Skip to main content

Storage: Overview

In any database, storage is one of the most important and critical components for ensuring data reliability. Kahuna acts as a high-level coordinator for the embedded databases that form the underlying storage layer of each node in the architecture.

Kahuna offers the flexibility of supporting two storage backends:

  • RocksDB (default): optimized for high-throughput, write-heavy workloads and used widely in distributed systems.
  • SQLite: lightweight, relational, and ideal for simpler workloads or environments where SQL compatibility is desired.

Each backend comes with its own strengths, allowing developers to choose the one that best fits their performance, durability, and operational requirements.

Kahuna uses its storage backends primarily for:

  • Raft Logs (Write-Ahead Log (WAL) persistence)

▸ **DATA EXTRACTS**
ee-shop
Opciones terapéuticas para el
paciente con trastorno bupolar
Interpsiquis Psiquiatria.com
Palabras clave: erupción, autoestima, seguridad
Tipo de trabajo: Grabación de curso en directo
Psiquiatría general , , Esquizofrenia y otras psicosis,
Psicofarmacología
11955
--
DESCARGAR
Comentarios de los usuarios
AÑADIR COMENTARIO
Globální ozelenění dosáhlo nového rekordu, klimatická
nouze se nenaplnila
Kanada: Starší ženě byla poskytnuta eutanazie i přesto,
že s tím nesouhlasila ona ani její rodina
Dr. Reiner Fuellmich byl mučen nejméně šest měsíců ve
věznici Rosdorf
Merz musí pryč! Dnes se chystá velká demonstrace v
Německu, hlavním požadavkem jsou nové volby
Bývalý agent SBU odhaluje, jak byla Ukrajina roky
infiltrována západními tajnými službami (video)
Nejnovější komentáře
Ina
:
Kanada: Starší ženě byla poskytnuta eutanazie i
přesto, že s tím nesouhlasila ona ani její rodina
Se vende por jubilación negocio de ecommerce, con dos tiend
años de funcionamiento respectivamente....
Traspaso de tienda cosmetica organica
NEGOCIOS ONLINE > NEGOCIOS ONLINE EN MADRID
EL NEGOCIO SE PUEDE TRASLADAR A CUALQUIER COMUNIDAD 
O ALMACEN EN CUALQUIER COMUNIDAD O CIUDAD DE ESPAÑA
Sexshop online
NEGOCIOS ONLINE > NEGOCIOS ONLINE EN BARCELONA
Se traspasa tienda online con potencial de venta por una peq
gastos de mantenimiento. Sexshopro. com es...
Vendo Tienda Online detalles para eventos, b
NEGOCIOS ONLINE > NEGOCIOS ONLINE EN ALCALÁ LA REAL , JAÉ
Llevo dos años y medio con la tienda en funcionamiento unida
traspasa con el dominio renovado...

==

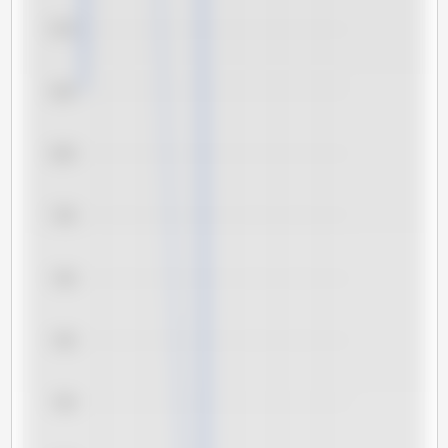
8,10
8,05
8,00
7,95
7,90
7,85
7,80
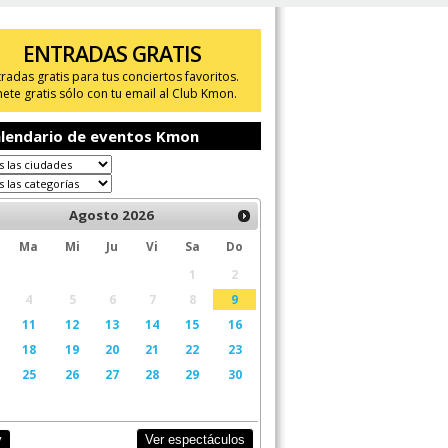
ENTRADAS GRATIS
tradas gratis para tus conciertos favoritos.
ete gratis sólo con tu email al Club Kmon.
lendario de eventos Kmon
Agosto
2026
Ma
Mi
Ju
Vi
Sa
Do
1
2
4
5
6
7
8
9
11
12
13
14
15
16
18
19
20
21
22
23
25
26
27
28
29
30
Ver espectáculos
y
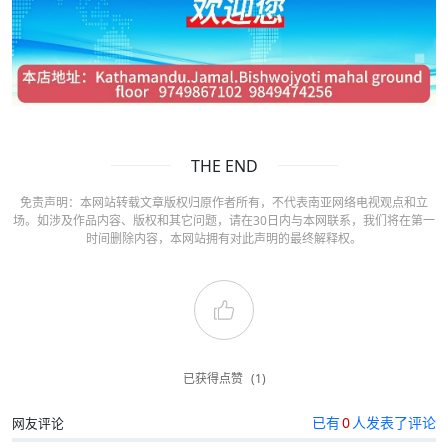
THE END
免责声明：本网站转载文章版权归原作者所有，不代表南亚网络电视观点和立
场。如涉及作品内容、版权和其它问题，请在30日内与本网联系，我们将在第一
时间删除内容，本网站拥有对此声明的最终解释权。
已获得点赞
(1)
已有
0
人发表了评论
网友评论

▸ **ACTIVITY LIST**
1. Using the Kahuna storage overview, answer these:
(a) Which storage backend is the default?
(b) According to the overview, what is SQLite ideal for?
(c) What role does Kahuna play for the embedded databases in each node?
2. Write the next part of the Kahuna storage overview, continuing from its last line.

▸ **RESPONSES IN ORDER**
1.
(a) RocksDB
(b) Simpler workloads or environments where SQL compatibility is desired
(c) It acts as a high-level coordinator for the embedded databases that form the underlying storage layer of each node.

2.
  • Durable object (locks, key/value, sequences) storage

RocksDb in Kahuna

RocksDB is a high-performance embedded database optimized for fast, low-latency writes and efficient range queries. It’s built on top of LevelDB, with significant enhancements for production workloads, especially under write-intensive conditions.

In Kahuna, the RocksDb instance is divided into a fixed number of column families and each partition (Raft group) points to a specific column family. It provides:

  • Durable WAL: WAL logs are used by Raft (via Kommander) to persist write proposals.
  • Key/Value Store: The K/V entries themselves (locks, user keys, sequences, metadata) are stored in RocksDB’s internal SST format.

This design ensures write throughput, crash safety, and independent compaction per partition.

Internal Architecture Overview

RocksDB is based on a Log-Structured Merge Tree (LSM) architecture. Writes and reads are handled as follows:

Write Path:

  • MemTable + WAL: Incoming writes are first appended to an in-memory buffer (MemTable) and a disk-backed Write-Ahead Log (WAL). This ensures durability.
  • MemTable Flush: When the MemTable is full, it's flushed to disk as an SST (Sorted String Table) file in Level-0.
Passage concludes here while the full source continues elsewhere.